Transformer-Squared: Self-Adaptive LLMs
The key idea
The Transformer² paper introduces a new approach to making large language models (LLMs) more self-adaptive, adjusting singular values of weight matrices depending on the task. For that purpose, a two-pass mechanism is used: it first classifies the task, and then applies a specialized “expert” vector in the SVD decomposition of weights. This approach achieves better accuracy compared to classic LoRA fine-tuning, will using significantly fewer parameters.
Background
Traditional adaptative LLMs methods such as LoRA (low rank adaptation) and MoEs (mixture of experts) have shown how LLMs can adapt to very diverse tasks. Nevertheless, these two approaches have major drawbacks: MoEs have a dynamic task routing system, but usually require to be incorporated in the model architecture from pre-training, hence leading to costly training. LoRAs can be fine-tuned on top of an existing pre-trained model, but lack the self-adaptive aspect. Additionally, the number of parameters used in LoRA quickly increases with the number of tasks, as each requires a completely new adapter.
Method
The main innovation introduced by Transformer² is Singular Value Fine-tuning (SVF): fine-tuning models in the singular values space of weight matrices. Compared to LoRA, this approach dramatically reduces the additional parameter count, while enabling composability between expert vectors (in LoRA multiple adaptors are not sharing the same linear space). Additionally, the low-dimensionality of this approach allows to directly used reinforcement learning instead of supervised fine-tuning.
Results
In Transformer², inference is done in two passes: first an analysis for the task at the end, leading to the selection of an expert vector (or a linear combination of them), and the a second classic inference pass using the selected vector.

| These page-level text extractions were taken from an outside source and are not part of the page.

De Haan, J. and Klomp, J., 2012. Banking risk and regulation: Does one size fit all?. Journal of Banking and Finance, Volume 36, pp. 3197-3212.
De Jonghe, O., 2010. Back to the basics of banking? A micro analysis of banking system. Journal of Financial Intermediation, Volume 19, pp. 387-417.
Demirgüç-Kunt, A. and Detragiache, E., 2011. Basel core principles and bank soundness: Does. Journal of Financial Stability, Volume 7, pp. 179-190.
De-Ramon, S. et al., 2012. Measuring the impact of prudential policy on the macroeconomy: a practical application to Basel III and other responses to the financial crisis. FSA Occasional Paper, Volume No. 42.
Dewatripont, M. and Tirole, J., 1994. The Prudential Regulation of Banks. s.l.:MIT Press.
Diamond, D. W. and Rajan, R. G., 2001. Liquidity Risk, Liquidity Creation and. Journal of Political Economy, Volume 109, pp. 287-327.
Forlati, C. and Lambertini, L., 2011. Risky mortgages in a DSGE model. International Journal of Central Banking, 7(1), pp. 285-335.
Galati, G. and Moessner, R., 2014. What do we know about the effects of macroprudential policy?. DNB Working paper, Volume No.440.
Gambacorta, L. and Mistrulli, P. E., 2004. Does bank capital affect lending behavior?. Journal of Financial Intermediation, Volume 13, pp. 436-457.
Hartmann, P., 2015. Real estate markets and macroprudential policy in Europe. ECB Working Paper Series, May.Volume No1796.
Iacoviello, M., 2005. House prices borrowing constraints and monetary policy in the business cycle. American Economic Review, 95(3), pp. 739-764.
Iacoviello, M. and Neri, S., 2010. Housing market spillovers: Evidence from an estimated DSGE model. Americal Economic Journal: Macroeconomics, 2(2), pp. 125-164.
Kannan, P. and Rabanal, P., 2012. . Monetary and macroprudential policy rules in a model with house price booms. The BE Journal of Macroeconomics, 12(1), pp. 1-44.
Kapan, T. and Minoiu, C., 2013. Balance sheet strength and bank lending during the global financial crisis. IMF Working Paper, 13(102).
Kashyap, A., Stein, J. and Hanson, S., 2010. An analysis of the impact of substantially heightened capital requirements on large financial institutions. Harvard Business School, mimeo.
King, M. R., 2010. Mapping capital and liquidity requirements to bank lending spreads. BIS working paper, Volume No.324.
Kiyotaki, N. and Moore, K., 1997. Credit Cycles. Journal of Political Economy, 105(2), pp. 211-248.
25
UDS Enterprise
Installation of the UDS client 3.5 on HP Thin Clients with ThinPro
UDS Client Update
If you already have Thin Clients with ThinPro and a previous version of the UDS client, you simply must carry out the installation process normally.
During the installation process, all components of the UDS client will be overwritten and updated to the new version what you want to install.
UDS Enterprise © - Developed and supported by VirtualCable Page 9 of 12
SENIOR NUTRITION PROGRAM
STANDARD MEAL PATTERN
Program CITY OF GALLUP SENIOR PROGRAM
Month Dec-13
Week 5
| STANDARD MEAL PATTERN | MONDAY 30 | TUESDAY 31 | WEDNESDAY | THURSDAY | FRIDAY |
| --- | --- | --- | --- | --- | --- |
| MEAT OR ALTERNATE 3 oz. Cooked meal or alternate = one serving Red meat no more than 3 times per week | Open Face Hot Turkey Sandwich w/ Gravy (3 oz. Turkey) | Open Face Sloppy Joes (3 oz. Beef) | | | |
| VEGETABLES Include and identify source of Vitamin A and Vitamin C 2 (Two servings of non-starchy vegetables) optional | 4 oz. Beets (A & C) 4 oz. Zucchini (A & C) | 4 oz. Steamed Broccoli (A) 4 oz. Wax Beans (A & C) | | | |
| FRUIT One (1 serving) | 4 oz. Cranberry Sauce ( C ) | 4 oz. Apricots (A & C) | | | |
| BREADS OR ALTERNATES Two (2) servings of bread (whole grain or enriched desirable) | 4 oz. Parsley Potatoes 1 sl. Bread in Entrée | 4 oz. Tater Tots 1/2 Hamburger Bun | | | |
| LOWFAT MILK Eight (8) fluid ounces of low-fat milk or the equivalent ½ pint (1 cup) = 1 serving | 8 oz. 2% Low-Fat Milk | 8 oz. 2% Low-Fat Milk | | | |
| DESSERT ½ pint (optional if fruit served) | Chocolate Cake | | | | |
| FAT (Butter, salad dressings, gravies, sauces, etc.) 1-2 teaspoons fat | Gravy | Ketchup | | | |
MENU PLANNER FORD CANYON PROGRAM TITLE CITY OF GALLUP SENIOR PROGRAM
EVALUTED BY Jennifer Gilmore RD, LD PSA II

In this work, the authors implement and evaluate three different adaptation strategies, trading off simplicity and task performance: a direct prompt-based selection, a selection based on a classification expert vector, and finally a few-shot adaptation strategy using a linear combination of all expert vectors.
As presented in the result table above, Transformer² achieves similar or improved accuracy on unseen tasks (especially Humaneval and ARC-challenge), showing improved adaptability compared to LoRA fine-tuning.